My optimistic take on this benchmark is that, when a model does make some nontrivial progress on it, it will be interesting to analyze what it’s able to do vs. where it still struggles. Prospectively, without more analysis, I don’t know what capability weaknesses the across-the-board failures really highlight.
The very most optimistic take would be that these puzzles really do require more general-purpose creative problem-solving — quite a wide range of it, even — and that any system that can do that can do a lot of other tasks of human interest. Certainly it takes smart humans to solve these puzzles. But, we have to remember, when it comes to AI systems, the correlations can break down.
PutnamBench
For a math-and-AI blog, I should probably cover the topic of formalization more. By formalization, I mean the use of specialized programming languages and programs to rigorously express and verify proofs of mathematical statements. The truth is, I just don’t know much about it! Anyway, this benchmark makes an easy entry point.
PutnamBench draws on 657 problems from the Putnam Competition, a famously difficult college math competition. Contestants in this competition are graded primarily on the proofs they write, which presents a challenge for judging AI system output, as I wrote about a little here.

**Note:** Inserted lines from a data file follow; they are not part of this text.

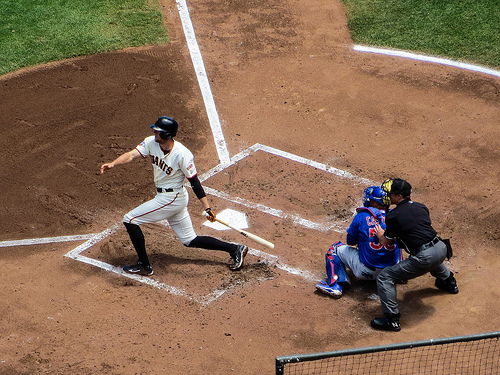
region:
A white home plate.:
[204, 203, 251, 232]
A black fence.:
[279, 332, 499, 372]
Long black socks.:
[124, 221, 239, 263]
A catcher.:
[312, 182, 396, 301]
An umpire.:
[374, 174, 459, 330]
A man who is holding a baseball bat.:
[97, 113, 277, 291]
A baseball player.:
[97, 107, 248, 275]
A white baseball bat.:
[207, 207, 275, 252]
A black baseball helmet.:
[151, 117, 178, 142]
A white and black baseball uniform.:
[121, 134, 235, 264]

This challenge disappears, however, when evaluating a formal proof. Specialized programs can automatically check formal proofs: that’s the whole point. All you have to do to construct a formal benchmark is translate the problems into the relevant language. You then get an AI system to produce a proof of the statement in the relevant language, and you use the relevant program to check the proof. Easy!

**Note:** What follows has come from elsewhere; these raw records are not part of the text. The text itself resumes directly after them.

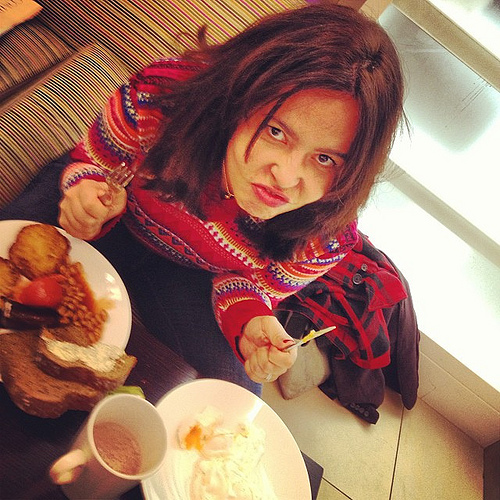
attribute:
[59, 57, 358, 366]
sweater — red, patterned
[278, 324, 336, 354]
knife — silver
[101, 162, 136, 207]
fork — silver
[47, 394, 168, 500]
mug — white, beige, for coffee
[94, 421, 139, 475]
cocoa — hot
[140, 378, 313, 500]
plate — white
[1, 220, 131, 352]
plate — white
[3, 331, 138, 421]
toast — brown, buttered, bread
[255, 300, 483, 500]
floor — tile, white, grouted brown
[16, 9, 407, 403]
woman — preparing to eat, unhappy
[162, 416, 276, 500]
eggs — fried, cooked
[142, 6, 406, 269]
hair — straight, long, brown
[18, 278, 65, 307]
tomato — cooked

PutnamBench does just that. It contains formalizations of the problems in the languages associated with the formal systems Lean 4, Rocq, and Isabelle. For example, here’s a formalization of one Putnam problem in Lean 4.
This blog has mostly discussed LLM-based AI systems, which have many non-math capabilities as well. For formal reasoning, however, there are more special-purpose AI systems whose sole ability is to (try to) find proofs for formal statements. The most famous such system is probably AlphaProof from DeepMind, which did well on the 2024 IMO. But an LLM can compete: one of the many things it can do is write code, so you can just ask it to write, e.g., a proof in Lean 4.
The PutnamBench leaderboard shows that all systems, LLM or otherwise, do terribly. The best-performing system is special-purpose, though it uses a DeepSeek LLM in its architecture, and it only gets 8/657 problems. Somehow GPT-4o gets a single problem. None of the standalone frontier models (o-series, DeepSeek-R1, etc.) manage even that. I imagine AlphaProof would do decently: Putnam problems are thought to be roughly as difficult as IMO problems, albeit requiring more background knowledge. But, as far as I know, DeepMind hasn’t been saying much about AlphaProof since the initial post about the 2024 IMO results.
The failure of these otherwise-leading models isn’t so surprising. We already had the sense they didn’t do well on the Putnam in non-formal contexts, and formalization only adds a layer. Indeed, one of the creators of the benchmark had this to say in the way of error analysis:
Strong AI performance on formalized math would certainly be sufficient to show mathematical ability, but it’s not necessary: the vast majority of human math is done without formalization. Formalization is a pretty nascent field and I think the prevailing opinion is that it’s a promising direction but it will take time to mature. For now, humans rely on natural language, albeit with lots of jargon, to express mathematical arguments. We’d be very interested if AI systems could do the same.